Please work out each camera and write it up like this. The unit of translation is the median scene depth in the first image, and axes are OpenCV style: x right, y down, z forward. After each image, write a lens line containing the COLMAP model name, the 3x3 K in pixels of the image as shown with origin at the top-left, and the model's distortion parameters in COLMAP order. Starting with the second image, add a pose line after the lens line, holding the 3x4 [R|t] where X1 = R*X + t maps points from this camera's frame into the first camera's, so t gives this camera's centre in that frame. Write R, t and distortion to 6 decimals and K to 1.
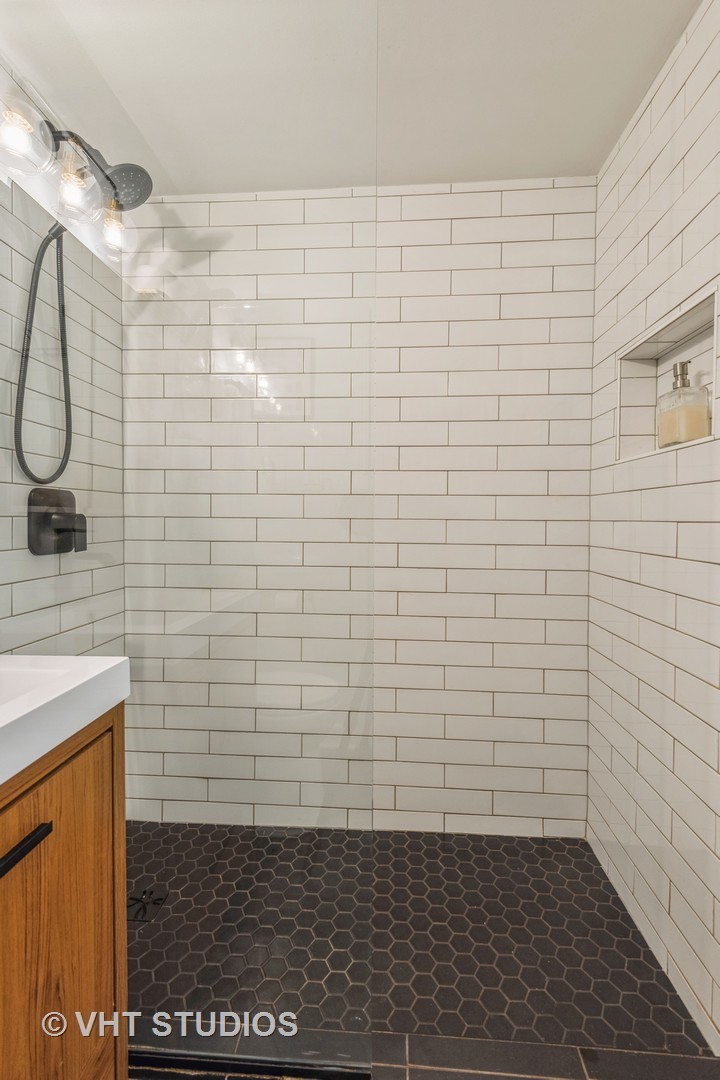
lens RADIAL K [[496.1, 0, 359.1], [0, 496.1, 526.0], [0, 0, 1]] dist [0.031096, -0.020023]
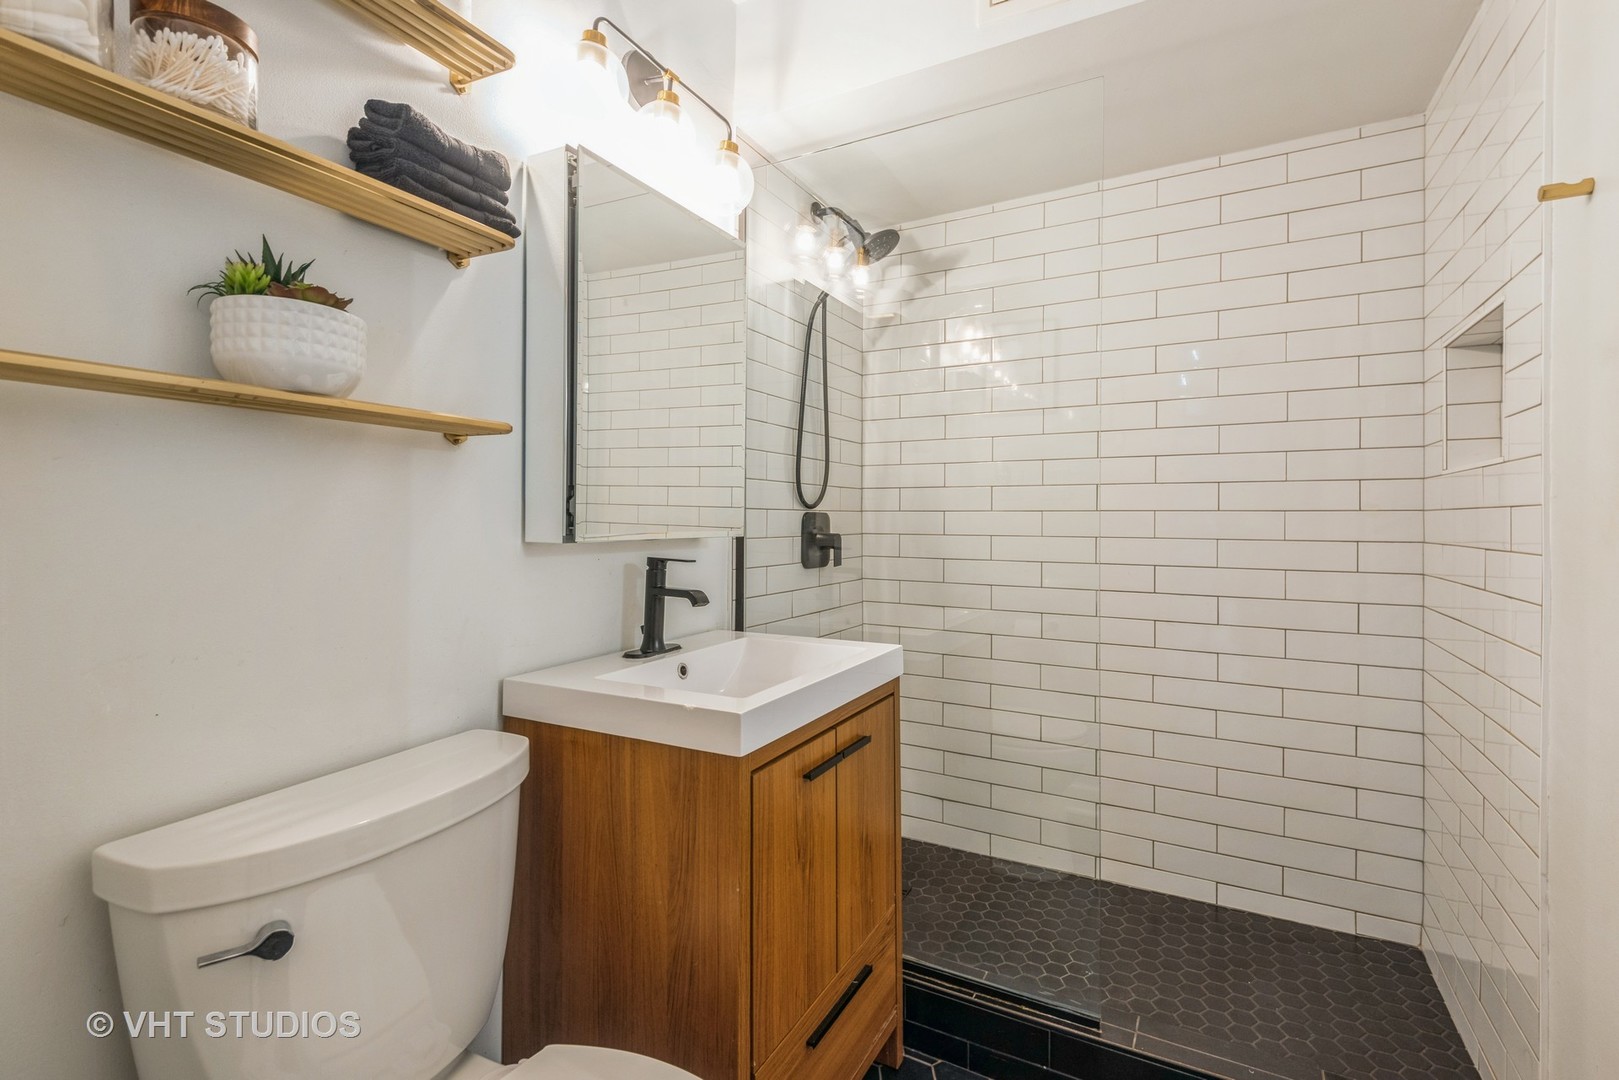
lens RADIAL K [[743.6, 0, 798.8], [0, 743.6, 518.3], [0, 0, 1]] dist [0.031096, -0.020023]
pose [[0.903803, -0.004295, -0.427927, 0.079286], [-0.003975, 0.999822, -0.018430, -0.022976], [0.427930, 0.018358, 0.903625, -0.495491]]
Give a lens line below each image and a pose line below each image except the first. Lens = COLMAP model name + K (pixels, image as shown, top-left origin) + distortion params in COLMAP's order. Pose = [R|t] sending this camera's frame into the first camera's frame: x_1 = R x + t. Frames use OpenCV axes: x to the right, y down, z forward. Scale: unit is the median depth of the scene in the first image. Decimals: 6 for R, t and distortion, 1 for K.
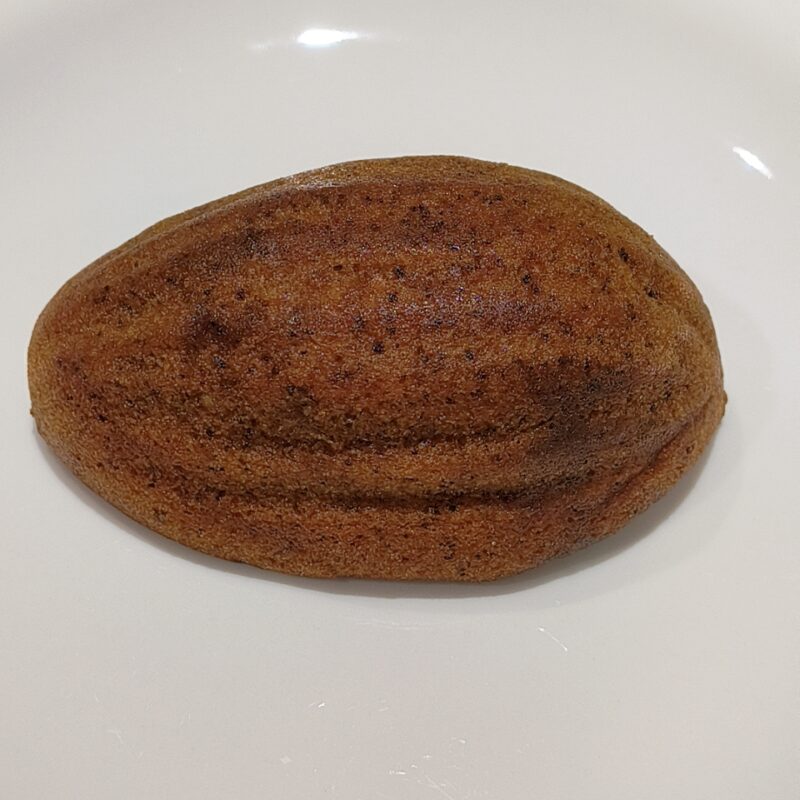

Required work: Quote every line of the items above word for word, and leave the pictures out of your answer.

Reply:
Please work out each camera and write it up like this. The unit of translation is the median scene depth in the first image, and axes are OpenCV style: x right, y down, z forward. After each image, write a lens line containing the COLMAP model name, the 3x3 K in pixels of the image as shown with origin at the top-left, and the model's distortion parameters in COLMAP order. Starting with the second image, add a pose line after the lens line, holding the 3x4 [R|t] where X1 = R*X + t maps points from this camera's frame into the first camera's, so t gives this camera's centre in that frame. Write R, t and distortion to 6 decimals and K to 1.
lens RADIAL K [[496.1, 0, 359.1], [0, 496.1, 526.0], [0, 0, 1]] dist [0.031096, -0.020023]
lens RADIAL K [[743.6, 0, 798.8], [0, 743.6, 518.3], [0, 0, 1]] dist [0.031096, -0.020023]
pose [[0.903803, -0.004295, -0.427927, 0.079286], [-0.003975, 0.999822, -0.018430, -0.022976], [0.427930, 0.018358, 0.903625, -0.495491]]
Give a lens line below each image and a pose line below each image except the first. Lens = COLMAP model name + K (pixels, image as shown, top-left origin) + distortion params in COLMAP's order. Pose = [R|t] sending this camera's frame into the first camera's frame: x_1 = R x + t. Frames use OpenCV axes: x to the right, y down, z forward. Scale: unit is the median depth of the scene in the first image. Decimals: 6 for R, t and distortion, 1 for K.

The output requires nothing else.